Soutenus sans faille, par les élus Changeons d’èRe, le sénateur Philippe Kaltenbach et les conseillers régionaux du 92, les salariés de la Philo ont vu ce vendredi 27 juin, leurs emplois préservés.

L’accord trouvé entre le nouveau président et les salariés de la Philo était un premier pas vers le la sortie de crise.

Ne manquait plus que l’engagement de la Région de verser les subventions jusqu’alors bloquées en raison de la situation difficile et de la mise en cessation de paiement par le précédent président.

C’est désormais chose faite : le tribunal a validé, le 27 Juin 2014, l’accord conclu entre les salariés et le Président, confirmant ainsi la prolongation de la période d’observation et préservant ainsi, les cours de qualité offerts à la population, mais surtout les 53 emplois.

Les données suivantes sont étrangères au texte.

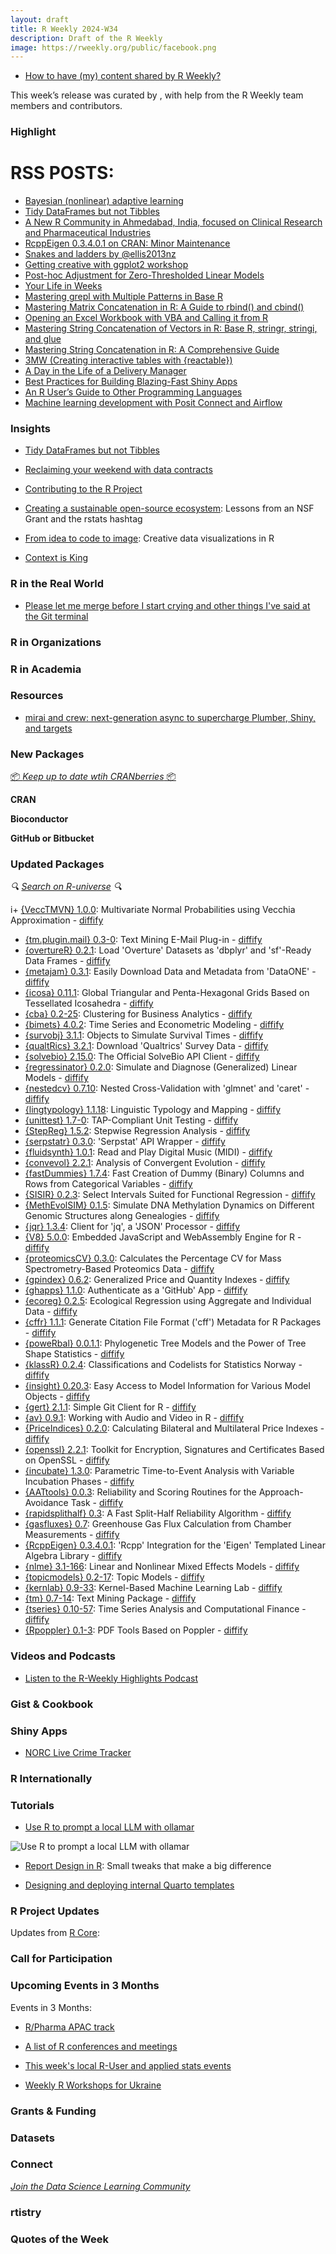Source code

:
 ```yaml
---
layout: draft
title: R Weekly 2024-W34
description: Draft of the R Weekly
image: https://rweekly.org/public/facebook.png
---
```



+ [How to have (my) content shared by R Weekly?](https://github.com/rweekly/rweekly.org#how-to-have-my-content-shared-by-r-weekly)

This week’s release was curated by [](), with help from the R Weekly team members and contributors.



### Highlight

# RSS POSTS: ##

+ [Bayesian (nonlinear) adaptive learning](https://thierrymoudiki.github.io/blog/2024/08/12/r/bqrvfl)
+ [Tidy DataFrames but not Tibbles](https://jcarroll.com.au/2024/08/11/tidy-dataframes-but-not-tibbles/)
+ [A New R Community in Ahmedabad, India, focused on Clinical Research and Pharmaceutical Industries ](https://www.r-consortium.org/blog/2024/08/12/a-new-r-community-in-ahmedabad-india-focused-on-clinical-research-and-pharmaceutical-industries)
+ [RcppEigen 0.3.4.0.1 on CRAN: Minor Maintenance](http://dirk.eddelbuettel.com/blog/2024/08/16#rcppeigen_0.3.4.0.1)
+ [Snakes and ladders by @ellis2013nz](https://freerangestats.info/blog/2024/08/10/snakes-and-ladders)
+ [Getting creative with ggplot2 workshop](https://r-posts.com/getting-creative-with-ggplot2-workshop/)
+ [Post-hoc Adjustment for Zero-Thresholded Linear Models](https://win-vector.com/2024/08/16/post-hoc-adjustment-for-zero-thresholded-linear-models/)
+ [Your Life in Weeks](https://datawookie.dev/blog/2024/08/your-life-in-weeks/)
+ [Mastering grepl with Multiple Patterns in Base R](https://www.spsanderson.com/steveondata/posts/2024-08-16/)
+ [Mastering Matrix Concatenation in R: A Guide to rbind() and cbind()](https://www.spsanderson.com/steveondata/posts/2024-08-15/)
+ [Opening an Excel Workbook with VBA and Calling it from R](https://www.spsanderson.com/steveondata/posts/2024-08-14/)
+ [Mastering String Concatenation of Vectors in R: Base R, stringr, stringi, and glue](https://www.spsanderson.com/steveondata/posts/2024-08-13/)
+ [Mastering String Concatenation in R: A Comprehensive Guide](https://www.spsanderson.com/steveondata/posts/2024-08-12/)
+ [3MW (Creating interactive tables with {reactable})](https://3mw.albert-rapp.de/p/reactable-intro)
+ [A Day in the Life of a Delivery Manager ](https://www.appsilon.com/post/a-day-in-the-life-of-a-delivery-manager)
+ [Best Practices for Building Blazing-Fast Shiny Apps](https://www.appsilon.com/post/blazing-fast-shiny-apps)
+ [An R User’s Guide to Other Programming Languages](https://albert-rapp.de/posts/27_language_r_guide/27_language_r_guide.html)
+ [Machine learning development with Posit Connect and Airflow](https://posit.co/blog/ml-posit-connect-airflow/)


### Insights

+ [Tidy DataFrames but not Tibbles](https://jcarroll.com.au/2024/08/11/tidy-dataframes-but-not-tibbles/)

+ [Reclaiming your weekend with data contracts](https://docs.google.com/presentation/d/1R9nm_8LHJpkc32XAf3LYRbh9Sr97-Y8OFHHE7Ds5L18/)

+ [Contributing to the R Project](https://hturner.github.io/positconf2024/)

+ [Creating a sustainable open-source ecosystem](https://kbodwin.github.io/positconf_2024/): Lessons from an NSF Grant and the rstats hashtag

+ [From idea to code to image](https://github.com/gkaramanis/posit_conf_2024): Creative data visualizations in R

+ [Context is King](https://shannonpileggi.github.io/context-is-king/)

### R in the Real World

+ [Please let me merge before I start crying and other things I've said at the Git terminal](https://meghansaha.github.io/please_let_me_merge/)

### R in Organizations



### R in Academia



### Resources

+ [mirai and crew: next-generation async to supercharge Plumber, Shiny, and targets](https://wlandau.github.io/posit2024/)

### New Packages

<!-- <p class="added-hostname"><a href="https://rweekly.org/live" target="_blank" class="externalLink">📦 <i>Go Live for More New Pkgs</i> 📦</a></p> --> 
<p class="added-hostname"><a href="https://dirk.eddelbuettel.com/cranberries/cran/new/" target="_blank" class="externalLink">📦 <i>Keep up to date wtih CRANberries</i> 📦</a></p>


**CRAN**



**Bioconductor**



**GitHub or Bitbucket**



### Updated Packages

<i>🔍 [Search on R-universe](https://r-universe.dev/search/) 🔍</i>

i+ [{VeccTMVN} 1.0.0](https://cran.r-project.org/package=VeccTMVN): Multivariate Normal Probabilities using Vecchia Approximation - [diffify](https://diffify.com/R/VeccTMVN)
+ [{tm.plugin.mail} 0.3-0](https://cran.r-project.org/package=tm.plugin.mail): Text Mining E-Mail Plug-in - [diffify](https://diffify.com/R/tm.plugin.mail)
+ [{overtureR} 0.2.1](https://cran.r-project.org/package=overtureR): Load 'Overture' Datasets as 'dbplyr' and 'sf'-Ready Data Frames - [diffify](https://diffify.com/R/overtureR)
+ [{metajam} 0.3.1](https://cran.r-project.org/package=metajam): Easily Download Data and Metadata from 'DataONE' - [diffify](https://diffify.com/R/metajam)
+ [{icosa} 0.11.1](https://cran.r-project.org/package=icosa): Global Triangular and Penta-Hexagonal Grids Based on Tessellated
Icosahedra - [diffify](https://diffify.com/R/icosa)
+ [{cba} 0.2-25](https://cran.r-project.org/package=cba): Clustering for Business Analytics - [diffify](https://diffify.com/R/cba)
+ [{bimets} 4.0.2](https://cran.r-project.org/package=bimets): Time Series and Econometric Modeling - [diffify](https://diffify.com/R/bimets)
+ [{survobj} 3.1.1](https://cran.r-project.org/package=survobj): Objects to Simulate Survival Times - [diffify](https://diffify.com/R/survobj)
+ [{qualtRics} 3.2.1](https://cran.r-project.org/package=qualtRics): Download 'Qualtrics' Survey Data - [diffify](https://diffify.com/R/qualtRics)
+ [{solvebio} 2.15.0](https://cran.r-project.org/package=solvebio): The Official SolveBio API Client - [diffify](https://diffify.com/R/solvebio)
+ [{regressinator} 0.2.0](https://cran.r-project.org/package=regressinator): Simulate and Diagnose (Generalized) Linear Models - [diffify](https://diffify.com/R/regressinator)
+ [{nestedcv} 0.7.10](https://cran.r-project.org/package=nestedcv): Nested Cross-Validation with 'glmnet' and 'caret' - [diffify](https://diffify.com/R/nestedcv)
+ [{lingtypology} 1.1.18](https://cran.r-project.org/package=lingtypology): Linguistic Typology and Mapping - [diffify](https://diffify.com/R/lingtypology)
+ [{unittest} 1.7-0](https://cran.r-project.org/package=unittest): TAP-Compliant Unit Testing - [diffify](https://diffify.com/R/unittest)
+ [{StepReg} 1.5.2](https://cran.r-project.org/package=StepReg): Stepwise Regression Analysis - [diffify](https://diffify.com/R/StepReg)
+ [{serpstatr} 0.3.0](https://cran.r-project.org/package=serpstatr): 'Serpstat' API Wrapper - [diffify](https://diffify.com/R/serpstatr)
+ [{fluidsynth} 1.0.1](https://cran.r-project.org/package=fluidsynth): Read and Play Digital Music (MIDI) - [diffify](https://diffify.com/R/fluidsynth)
+ [{convevol} 2.2.1](https://cran.r-project.org/package=convevol): Analysis of Convergent Evolution - [diffify](https://diffify.com/R/convevol)
+ [{fastDummies} 1.7.4](https://cran.r-project.org/package=fastDummies): Fast Creation of Dummy (Binary) Columns and Rows from
Categorical Variables - [diffify](https://diffify.com/R/fastDummies)
+ [{SISIR} 0.2.3](https://cran.r-project.org/package=SISIR): Select Intervals Suited for Functional Regression - [diffify](https://diffify.com/R/SISIR)
+ [{MethEvolSIM} 0.1.5](https://cran.r-project.org/package=MethEvolSIM): Simulate DNA Methylation Dynamics on Different Genomic
Structures along Genealogies - [diffify](https://diffify.com/R/MethEvolSIM)
+ [{jqr} 1.3.4](https://cran.r-project.org/package=jqr): Client for 'jq', a 'JSON' Processor - [diffify](https://diffify.com/R/jqr)
+ [{V8} 5.0.0](https://cran.r-project.org/package=V8): Embedded JavaScript and WebAssembly Engine for R - [diffify](https://diffify.com/R/V8)
+ [{proteomicsCV} 0.3.0](https://cran.r-project.org/package=proteomicsCV): Calculates the Percentage CV for Mass Spectrometry-Based
Proteomics Data - [diffify](https://diffify.com/R/proteomicsCV)
+ [{gpindex} 0.6.2](https://cran.r-project.org/package=gpindex): Generalized Price and Quantity Indexes - [diffify](https://diffify.com/R/gpindex)
+ [{ghapps} 1.1.0](https://cran.r-project.org/package=ghapps): Authenticate as a 'GitHub' App - [diffify](https://diffify.com/R/ghapps)
+ [{ecoreg} 0.2.5](https://cran.r-project.org/package=ecoreg): Ecological Regression using Aggregate and Individual Data - [diffify](https://diffify.com/R/ecoreg)
+ [{cffr} 1.1.1](https://cran.r-project.org/package=cffr): Generate Citation File Format ('cff') Metadata for R Packages - [diffify](https://diffify.com/R/cffr)
+ [{poweRbal} 0.0.1.1](https://cran.r-project.org/package=poweRbal): Phylogenetic Tree Models and the Power of Tree Shape Statistics - [diffify](https://diffify.com/R/poweRbal)
+ [{klassR} 0.2.4](https://cran.r-project.org/package=klassR): Classifications and Codelists for Statistics Norway - [diffify](https://diffify.com/R/klassR)
+ [{insight} 0.20.3](https://cran.r-project.org/package=insight): Easy Access to Model Information for Various Model Objects - [diffify](https://diffify.com/R/insight)
+ [{gert} 2.1.1](https://cran.r-project.org/package=gert): Simple Git Client for R - [diffify](https://diffify.com/R/gert)
+ [{av} 0.9.1](https://cran.r-project.org/package=av): Working with Audio and Video in R - [diffify](https://diffify.com/R/av)
+ [{PriceIndices} 0.2.0](https://cran.r-project.org/package=PriceIndices): Calculating Bilateral and Multilateral Price Indexes - [diffify](https://diffify.com/R/PriceIndices)
+ [{openssl} 2.2.1](https://cran.r-project.org/package=openssl): Toolkit for Encryption, Signatures and Certificates Based on
OpenSSL - [diffify](https://diffify.com/R/openssl)
+ [{incubate} 1.3.0](https://cran.r-project.org/package=incubate): Parametric Time-to-Event Analysis with Variable Incubation
Phases - [diffify](https://diffify.com/R/incubate)
+ [{AATtools} 0.0.3](https://cran.r-project.org/package=AATtools): Reliability and Scoring Routines for the Approach-Avoidance Task - [diffify](https://diffify.com/R/AATtools)
+ [{rapidsplithalf} 0.3](https://cran.r-project.org/package=rapidsplithalf): A Fast Split-Half Reliability Algorithm - [diffify](https://diffify.com/R/rapidsplithalf)
+ [{gasfluxes} 0.7](https://cran.r-project.org/package=gasfluxes): Greenhouse Gas Flux Calculation from Chamber Measurements - [diffify](https://diffify.com/R/gasfluxes)
+ [{RcppEigen} 0.3.4.0.1](https://cran.r-project.org/package=RcppEigen): 'Rcpp' Integration for the 'Eigen' Templated Linear Algebra
Library - [diffify](https://diffify.com/R/RcppEigen)
+ [{nlme} 3.1-166](https://cran.r-project.org/package=nlme): Linear and Nonlinear Mixed Effects Models - [diffify](https://diffify.com/R/nlme)
+ [{topicmodels} 0.2-17](https://cran.r-project.org/package=topicmodels): Topic Models - [diffify](https://diffify.com/R/topicmodels)
+ [{kernlab} 0.9-33](https://cran.r-project.org/package=kernlab): Kernel-Based Machine Learning Lab - [diffify](https://diffify.com/R/kernlab)
+ [{tm} 0.7-14](https://cran.r-project.org/package=tm): Text Mining Package - [diffify](https://diffify.com/R/tm)
+ [{tseries} 0.10-57](https://cran.r-project.org/package=tseries): Time Series Analysis and Computational Finance - [diffify](https://diffify.com/R/tseries)
+ [{Rpoppler} 0.1-3](https://cran.r-project.org/package=Rpoppler): PDF Tools Based on Poppler - [diffify](https://diffify.com/R/Rpoppler)

### Videos and Podcasts

+ [Listen to the R-Weekly Highlights Podcast](https://serve.podhome.fm/r-weekly-highlights)


### Gist & Cookbook



### Shiny Apps

+ [NORC Live Crime Tracker](https://livecrimetracker.norc.org/#home)

### R Internationally



### Tutorials


+ [Use R to prompt a local LLM with ollamar](https://blog.stephenturner.us/p/use-r-to-prompt-a-local-llm-with)

![Use R to prompt a local LLM with ollamar](https://github.com/user-attachments/assets/6b0e9090-4079-4aa4-97a2-de3c1ad0dfc3)

+ [Report Design in R](rfor.us/posit2024slides): Small tweaks that make a big difference

+ [Designing and deploying internal Quarto templates](https://meghan.rbind.io/blog/2024-08-14-quarto-templates/)

<!--<div class="post-more-begin></div><div class="post-more-end"></div>-->

### R Project Updates

Updates from [R Core](http://developer.r-project.org/blosxom.cgi/R-devel/NEWS):

### Call for Participation

### Upcoming Events in 3 Months

Events in 3 Months:

+ [R/Pharma APAC track](https://rinpharma.com/post/2024-07-17-apac-track/)

+ [A list of R conferences and meetings](https://jumpingrivers.github.io/meetingsR/events.html)

+ [This week's local R-User and applied stats events](https://community.rstudio.com/c/irl)

+ [Weekly R Workshops for Ukraine](https://sites.google.com/view/dariia-mykhailyshyna/main/r-workshops-for-ukraine)

### Grants & Funding


### Datasets


### Connect

<i>[Join the Data Science Learning Community](https://DSLC.io/)</i>

### rtistry


### Quotes of the Week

Les élus Changeons d’èRe ont mis en oeuvre tout ce qui leur était possible, sans recevoir, à aucun moment le soutien du maire, ou des autres élus du conseil municipal.

Nous nous réjouissons donc du sauvetage des 53 emplois et souhaitons que la Philo poursuive sereinement ses activités d’enseignement avec le soutien de tous.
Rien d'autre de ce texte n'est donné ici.